The reasoner’s job is to derive these consequences and flag contradictions — without rerunning a hand-written script every time a new fact arrives.
Reasoning Tasks
Standard description-logic reasoners answer four kinds of queries:
- Subsumption. Is class \(A\) necessarily a subclass of class \(B\)? (
Mother ⊑ Parent?) - Classification. Compute the full subclass hierarchy of the ontology.
- Instance checking. Is individual \(i\) an instance of class \(A\)? (
Boston : Capital?) - Consistency. Does the ontology have any model at all?
All four reduce to logical entailment in the underlying description logic. Modern reasoners (HermiT, Pellet, ELK) decide them in worst-case exponential time for expressive dialects, or polynomial time for restricted ones like \(\mathcal{EL}\).
The Description-Logic Spectrum
Description logics are designed as a Pareto frontier: each dialect picks an expressiveness/complexity trade-off.
| Dialect | Expressiveness | Complexity of subsumption |
|---|---|---|
| \(\mathcal{EL}\) | Existential restrictions and intersections only | PTime |
| \(\mathcal{ALC}\) | Adds full negation and universal restrictions | ExpTime-complete |
| \(\mathcal{SROIQ}\) (OWL 2 DL) | Property chains, inverse, cardinality, nominals | NExpTime-complete |
The biomedical community standardized on \(\mathcal{EL}\) for SNOMED-CT because PTime classification scales to hundreds of thousands of concepts.

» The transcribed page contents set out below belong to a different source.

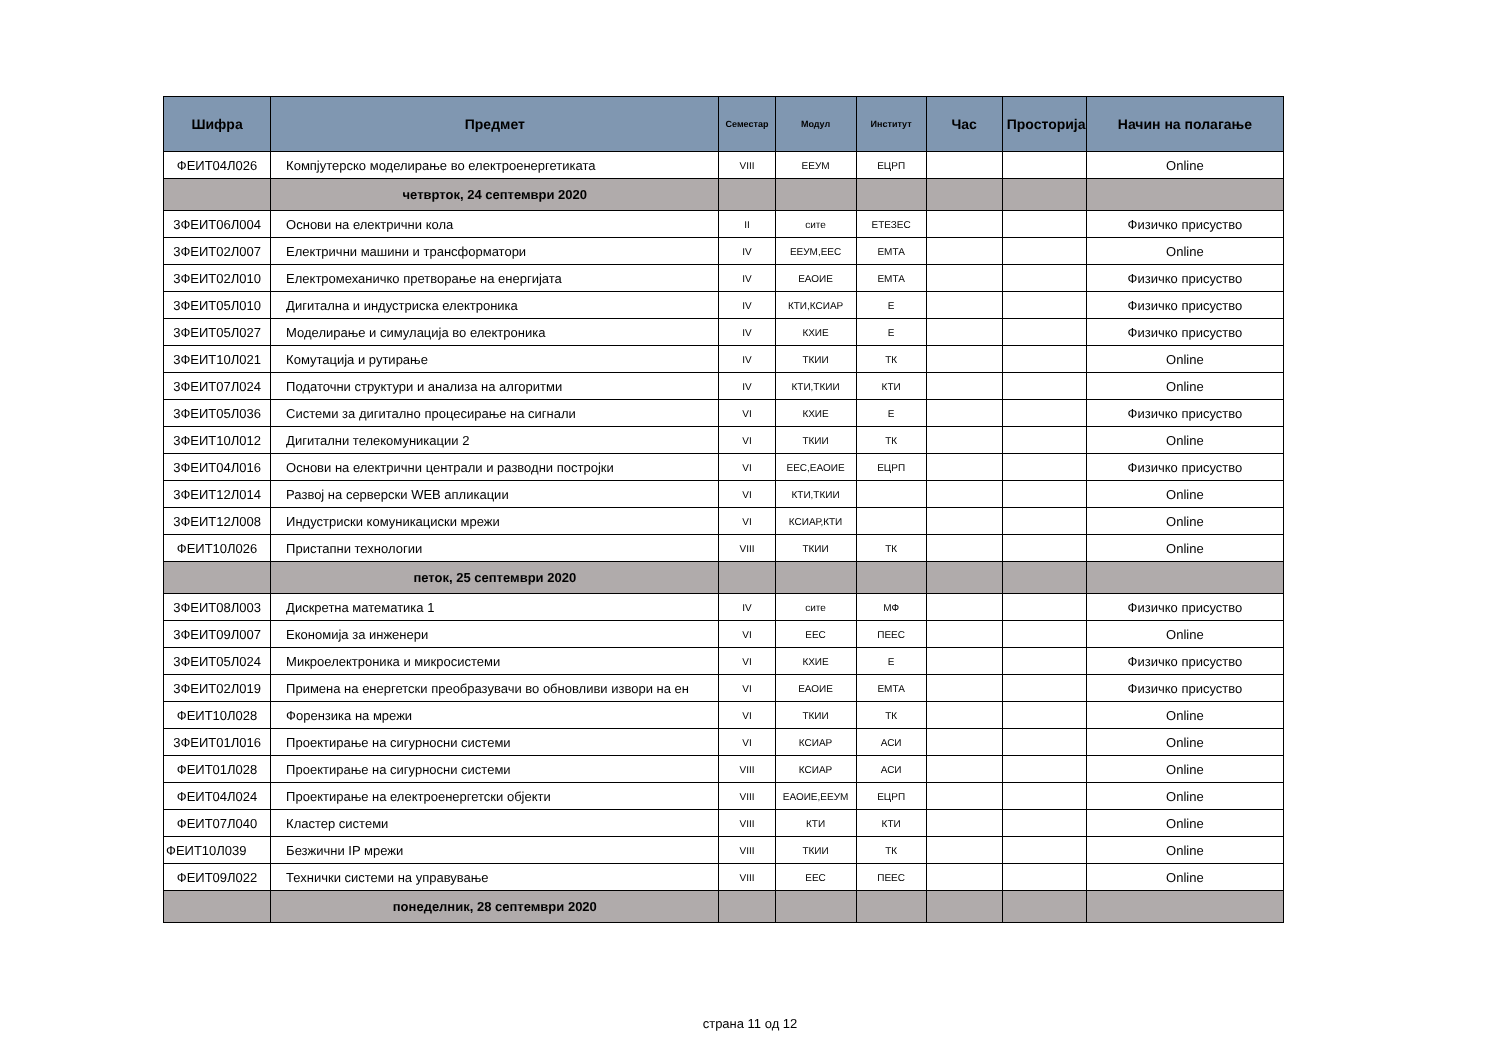| Шифра | Предмет | Семестар | Модул | Институт | Час | Просторија | Начин на полагање |
| --- | --- | --- | --- | --- | --- | --- | --- |
| ФЕИТ04Л026 | Компјутерско моделирање во електроенергетиката | VIII | ЕЕУМ | ЕЦРП | | | Online |
| | четврток, 24 септември 2020 | | | | | | |
| 3ФЕИТ06Л004 | Основи на електрични кола | II | сите | ЕТЕЗЕС | | | Физичко присуство |
| 3ФЕИТ02Л007 | Електрични машини и трансформатори | IV | ЕЕУМ,ЕЕС | ЕМТА | | | Online |
| 3ФЕИТ02Л010 | Електромеханичко претворање на енергијата | IV | ЕАОИЕ | ЕМТА | | | Физичко присуство |
| 3ФЕИТ05Л010 | Дигитална и индустриска електроника | IV | КТИ,КСИАР | Е | | | Физичко присуство |
| 3ФЕИТ05Л027 | Моделирање и симулација во електроника | IV | КХИЕ | Е | | | Физичко присуство |
| 3ФЕИТ10Л021 | Комутација и рутирање | IV | ТКИИ | ТК | | | Online |
| 3ФЕИТ07Л024 | Податочни структури и анализа на алгоритми | IV | КТИ,ТКИИ | КТИ | | | Online |
| 3ФЕИТ05Л036 | Системи за дигитално процесирање на сигнали | VI | КХИЕ | Е | | | Физичко присуство |
| 3ФЕИТ10Л012 | Дигитални телекомуникации 2 | VI | ТКИИ | ТК | | | Online |
| 3ФЕИТ04Л016 | Основи на електрични централи и разводни постројки | VI | ЕЕС,ЕАОИЕ | ЕЦРП | | | Физичко присуство |
| 3ФЕИТ12Л014 | Развој на серверски WEB апликации | VI | КТИ,ТКИИ | | | | Online |
| 3ФЕИТ12Л008 | Индустриски комуникациски мрежи | VI | КСИАР,КТИ | | | | Online |
| ФЕИТ10Л026 | Пристапни технологии | VIII | ТКИИ | ТК | | | Online |
| | петок, 25 септември 2020 | | | | | | |
| 3ФЕИТ08Л003 | Дискретна математика 1 | IV | сите | МФ | | | Физичко присуство |
| 3ФЕИТ09Л007 | Економија за инженери | VI | ЕЕС | ПЕЕС | | | Online |
| 3ФЕИТ05Л024 | Микроелектроника и микросистеми | VI | КХИЕ | Е | | | Физичко присуство |
| 3ФЕИТ02Л019 | Примена на енергетски преобразувачи во обновливи извори на ен | VI | ЕАОИЕ | ЕМТА | | | Физичко присуство |
| ФЕИТ10Л028 | Форензика на мрежи | VI | ТКИИ | ТК | | | Online |
| 3ФЕИТ01Л016 | Проектирање на сигурносни системи | VI | КСИАР | АСИ | | | Online |
| ФЕИТ01Л028 | Проектирање на сигурносни системи | VIII | КСИАР | АСИ | | | Online |
| ФЕИТ04Л024 | Проектирање на електроенергетски објекти | VIII | ЕАОИЕ,ЕЕУМ | ЕЦРП | | | Online |
| ФЕИТ07Л040 | Кластер системи | VIII | КТИ | КТИ | | | Online |
| ФЕИТ10Л039 | Безжични IP мрежи | VIII | ТКИИ | ТК | | | Online |
| ФЕИТ09Л022 | Технички системи на управување | VIII | ЕЕС | ПЕЕС | | | Online |
| | понеделник, 28 септември 2020 | | | | | | |
страна 11 од 12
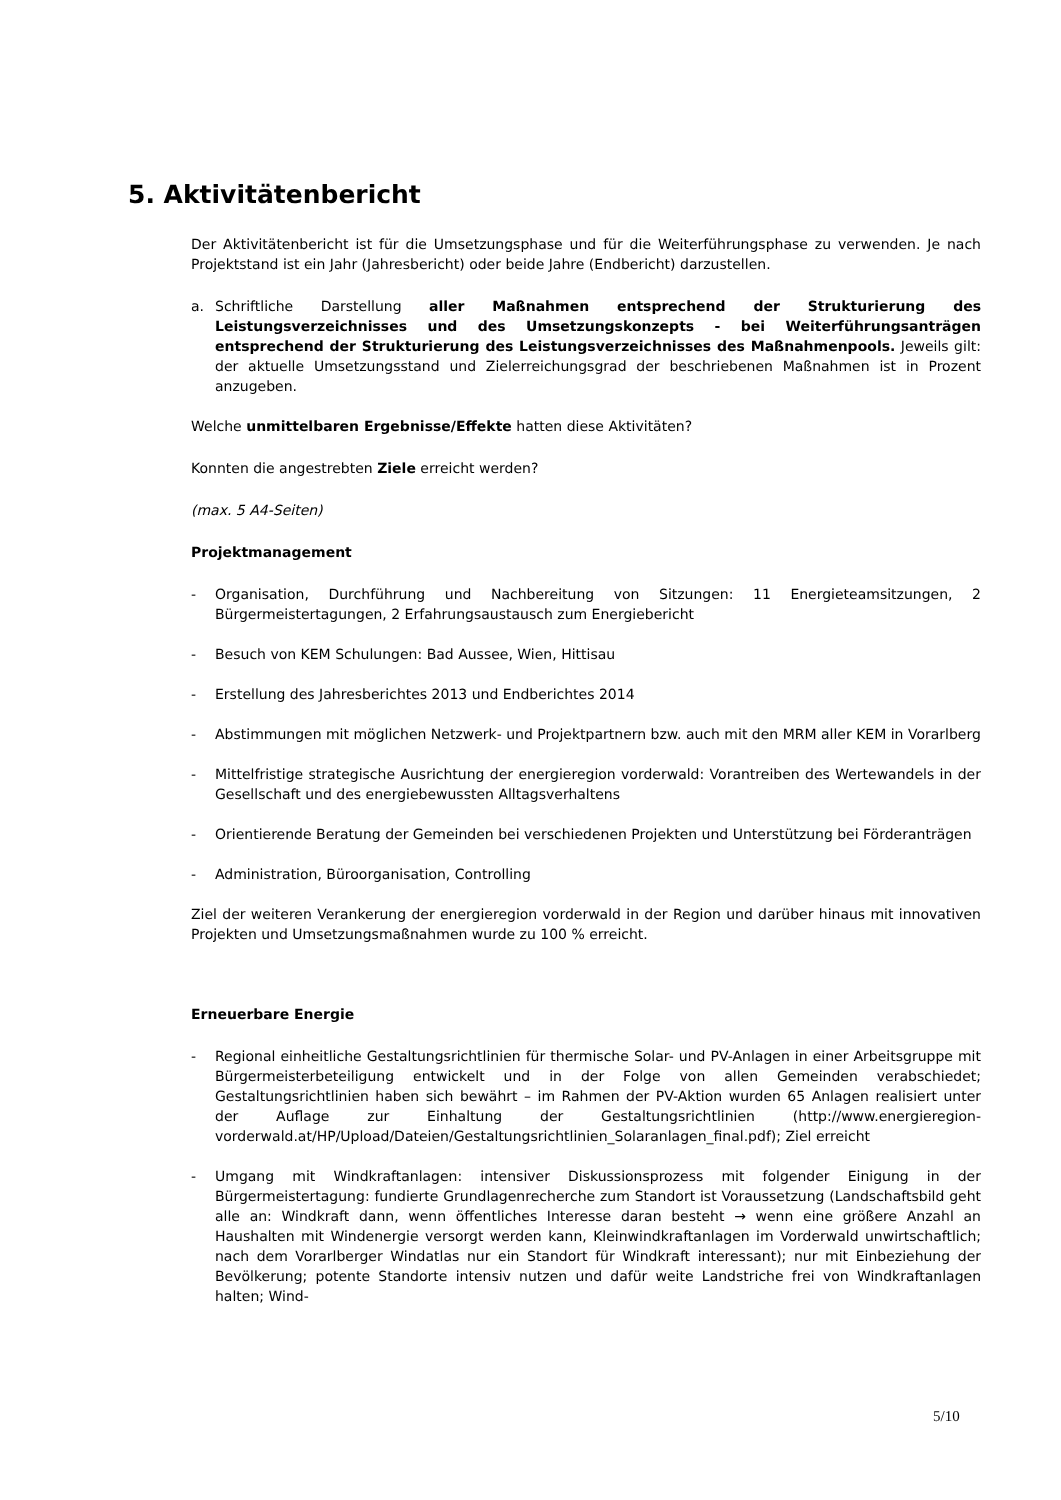5. Aktivitätenbericht
Der Aktivitätenbericht ist für die Umsetzungsphase und für die Weiterführungsphase zu verwenden. Je nach Projektstand ist ein Jahr (Jahresbericht) oder beide Jahre (Endbericht) darzustellen.
a. Schriftliche Darstellung aller Maßnahmen entsprechend der Strukturierung des Leistungsverzeichnisses und des Umsetzungskonzepts - bei Weiterführungsanträgen entsprechend der Strukturierung des Leistungsverzeichnisses des Maßnahmenpools. Jeweils gilt: der aktuelle Umsetzungsstand und Zielerreichungsgrad der beschriebenen Maßnahmen ist in Prozent anzugeben.
Welche unmittelbaren Ergebnisse/Effekte hatten diese Aktivitäten?
Konnten die angestrebten Ziele erreicht werden?
(max. 5 A4-Seiten)
Projektmanagement
- Organisation, Durchführung und Nachbereitung von Sitzungen: 11 Energieteamsitzungen, 2 Bürgermeistertagungen, 2 Erfahrungsaustausch zum Energiebericht
- Besuch von KEM Schulungen: Bad Aussee, Wien, Hittisau
- Erstellung des Jahresberichtes 2013 und Endberichtes 2014
- Abstimmungen mit möglichen Netzwerk- und Projektpartnern bzw. auch mit den MRM aller KEM in Vorarlberg
- Mittelfristige strategische Ausrichtung der energieregion vorderwald: Vorantreiben des Wertewandels in der Gesellschaft und des energiebewussten Alltagsverhaltens
- Orientierende Beratung der Gemeinden bei verschiedenen Projekten und Unterstützung bei Förderanträgen
- Administration, Büroorganisation, Controlling
Ziel der weiteren Verankerung der energieregion vorderwald in der Region und darüber hinaus mit innovativen Projekten und Umsetzungsmaßnahmen wurde zu 100 % erreicht.
Erneuerbare Energie
- Regional einheitliche Gestaltungsrichtlinien für thermische Solar- und PV-Anlagen in einer Arbeitsgruppe mit Bürgermeisterbeteiligung entwickelt und in der Folge von allen Gemeinden verabschiedet; Gestaltungsrichtlinien haben sich bewährt – im Rahmen der PV-Aktion wurden 65 Anlagen realisiert unter der Auflage zur Einhaltung der Gestaltungsrichtlinien (http://www.energieregion-vorderwald.at/HP/Upload/Dateien/Gestaltungsrichtlinien_Solaranlagen_final.pdf); Ziel erreicht
- Umgang mit Windkraftanlagen: intensiver Diskussionsprozess mit folgender Einigung in der Bürgermeistertagung: fundierte Grundlagenrecherche zum Standort ist Voraussetzung (Landschaftsbild geht alle an: Windkraft dann, wenn öffentliches Interesse daran besteht → wenn eine größere Anzahl an Haushalten mit Windenergie versorgt werden kann, Kleinwindkraftanlagen im Vorderwald unwirtschaftlich; nach dem Vorarlberger Windatlas nur ein Standort für Windkraft interessant); nur mit Einbeziehung der Bevölkerung; potente Standorte intensiv nutzen und dafür weite Landstriche frei von Windkraftanlagen halten; Wind-
5/10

Less performance-sensitive ontologies use OWL 2 DL.
A common pattern is to write the ontology in the most expressive dialect it needs, but reason over a profile-conformant fragment so the reasoner stays fast.
The Open-World Assumption
Description logics are open-world by default: if the ontology does not entail \(\phi\), \(\phi\) is unknown, not false. This is a deliberate design choice for the web setting — the graph almost certainly lacks some facts about any individual.
It also means common-sense closed-world inferences do not hold. If the ontology lists Boston’s mayor and nothing more, a reasoner does not conclude that Boston has only one mayor — there might be uncatalogued co-mayors. Cardinality axioms must be stated explicitly to license such conclusions.
Why Ontologies Matter
A few payoffs:
- Data integration. When two organizations describe the same domain, an ontology lets you declare equivalences (
OrgA:Customer ≡ OrgB:Client) and merge data automatically. - Quality control. Disjointness and domain/range axioms turn structural errors into logical inconsistencies a tool can find.
- Inferred views. Class definitions yield virtual columns: “all Capitals” is computed by the reasoner rather than maintained by hand.
- Standardized vocabularies. Schema.org, FOAF, the Gene Ontology, and SNOMED-CT all encode shared vocabularies so that disparate systems can interoperate.
When Ontologies Don’t Help
Three failure modes are worth naming:
- Ontology engineering is hard. Choosing the right classes and capturing the right axioms takes domain expertise. Bad ontologies impose constraints that real data violates; the reasoner then reports the ontology as inconsistent.
- Open-world surprises. Engineers used to relational databases assume the absence of a fact is a negation. Under OWA it is not, and queries return fewer answers than expected.
- Computational complexity bites. Even decidable description logics can be exponential in the size of the ontology. Profile choice and incremental reasoning are non-negotiable for large deployments.
This is why most modern systems use ontologies narrowly: a small T-box of class definitions and constraints over a large knowledge graph of instances. The ontology provides schema discipline; the graph carries the data. Together they realize the description-logic level of the knowledge representation hierarchy.